## AIM OF THE EXERCISE
Images excluded, repeat each entry below exactly.

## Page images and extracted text
____

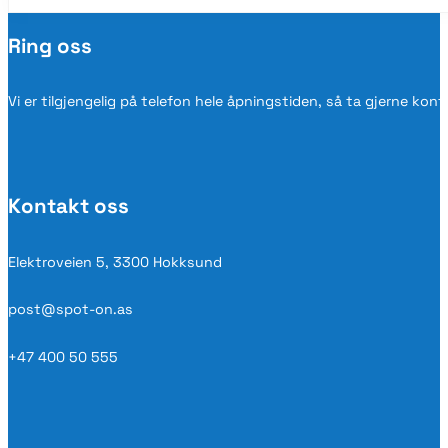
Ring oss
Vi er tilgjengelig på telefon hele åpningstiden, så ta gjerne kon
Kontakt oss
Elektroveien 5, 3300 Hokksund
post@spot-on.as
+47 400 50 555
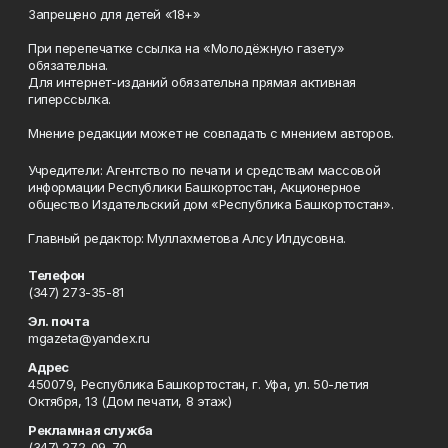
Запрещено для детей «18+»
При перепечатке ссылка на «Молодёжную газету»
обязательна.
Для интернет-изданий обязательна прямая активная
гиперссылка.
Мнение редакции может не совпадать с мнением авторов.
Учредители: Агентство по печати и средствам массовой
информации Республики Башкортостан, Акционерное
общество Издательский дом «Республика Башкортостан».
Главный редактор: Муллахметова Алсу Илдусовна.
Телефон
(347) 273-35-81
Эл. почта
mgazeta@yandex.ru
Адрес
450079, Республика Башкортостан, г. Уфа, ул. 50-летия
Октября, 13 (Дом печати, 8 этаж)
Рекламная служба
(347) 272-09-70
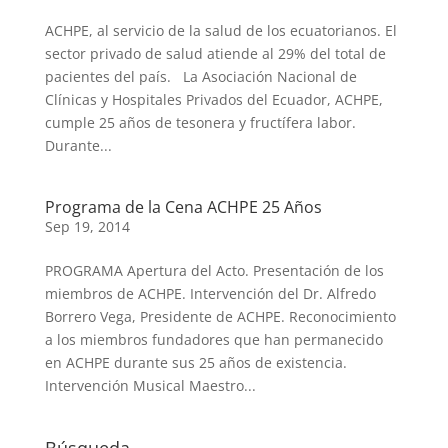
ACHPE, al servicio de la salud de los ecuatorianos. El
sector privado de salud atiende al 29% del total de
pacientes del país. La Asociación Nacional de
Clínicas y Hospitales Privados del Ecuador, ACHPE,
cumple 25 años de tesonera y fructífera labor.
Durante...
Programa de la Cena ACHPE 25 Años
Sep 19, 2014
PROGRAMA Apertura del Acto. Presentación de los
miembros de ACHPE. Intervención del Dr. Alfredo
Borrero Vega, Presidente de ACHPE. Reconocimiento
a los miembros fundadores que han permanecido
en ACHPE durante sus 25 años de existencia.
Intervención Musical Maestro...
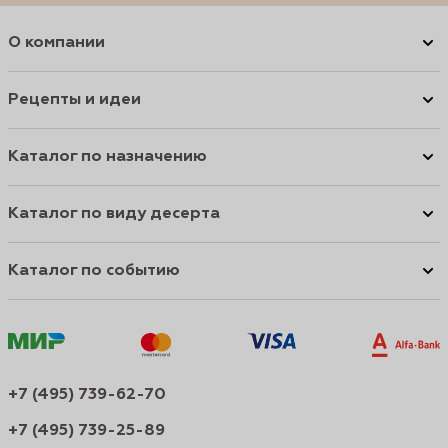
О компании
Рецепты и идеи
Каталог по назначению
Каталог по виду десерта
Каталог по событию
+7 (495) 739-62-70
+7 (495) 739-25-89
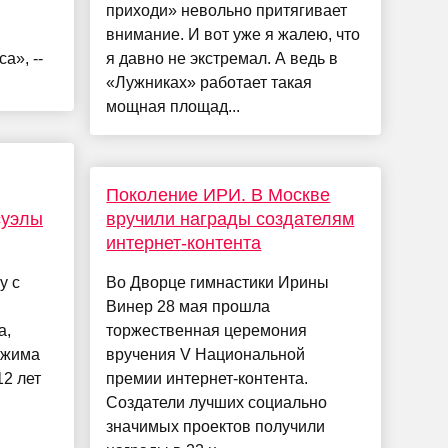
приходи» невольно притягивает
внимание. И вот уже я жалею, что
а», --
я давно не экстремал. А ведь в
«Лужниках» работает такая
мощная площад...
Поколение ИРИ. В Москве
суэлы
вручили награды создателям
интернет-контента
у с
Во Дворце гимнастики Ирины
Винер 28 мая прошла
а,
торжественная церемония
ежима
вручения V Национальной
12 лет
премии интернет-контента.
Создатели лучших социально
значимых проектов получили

____

## RESPONSE AREA
Ring oss
Vi er tilgjengelig på telefon hele åpningstiden, så ta gjerne kon
Kontakt oss
Elektroveien 5, 3300 Hokksund
post@spot-on.as
+47 400 50 555
Запрещено для детей «18+»
При перепечатке ссылка на «Молодёжную газету»
обязательна.
Для интернет-изданий обязательна прямая активная
гиперссылка.
Мнение редакции может не совпадать с мнением авторов.
Учредители: Агентство по печати и средствам массовой
информации Республики Башкортостан, Акционерное
общество Издательский дом «Республика Башкортостан».
Главный редактор: Муллахметова Алсу Илдусовна.
Телефон
(347) 273-35-81
Эл. почта
mgazeta@yandex.ru
Адрес
450079, Республика Башкортостан, г. Уфа, ул. 50-летия
Октября, 13 (Дом печати, 8 этаж)
Рекламная служба
(347) 272-09-70
ACHPE, al servicio de la salud de los ecuatorianos. El
sector privado de salud atiende al 29% del total de
pacientes del país. La Asociación Nacional de
Clínicas y Hospitales Privados del Ecuador, ACHPE,
cumple 25 años de tesonera y fructífera labor.
Durante...
Programa de la Cena ACHPE 25 Años
Sep 19, 2014
PROGRAMA Apertura del Acto. Presentación de los
miembros de ACHPE. Intervención del Dr. Alfredo
Borrero Vega, Presidente de ACHPE. Reconocimiento
a los miembros fundadores que han permanecido
en ACHPE durante sus 25 años de existencia.
Intervención Musical Maestro...
О компании
Рецепты и идеи
Каталог по назначению
Каталог по виду десерта
Каталог по событию
+7 (495) 739-62-70
+7 (495) 739-25-89
приходи» невольно притягивает
внимание. И вот уже я жалею, что
а», --
я давно не экстремал. А ведь в
«Лужниках» работает такая
мощная площад...
Поколение ИРИ. В Москве
суэлы
вручили награды создателям
интернет-контента
у с
Во Дворце гимнастики Ирины
Винер 28 мая прошла
а,
торжественная церемония
ежима
вручения V Национальной
12 лет
премии интернет-контента.
Создатели лучших социально
значимых проектов получили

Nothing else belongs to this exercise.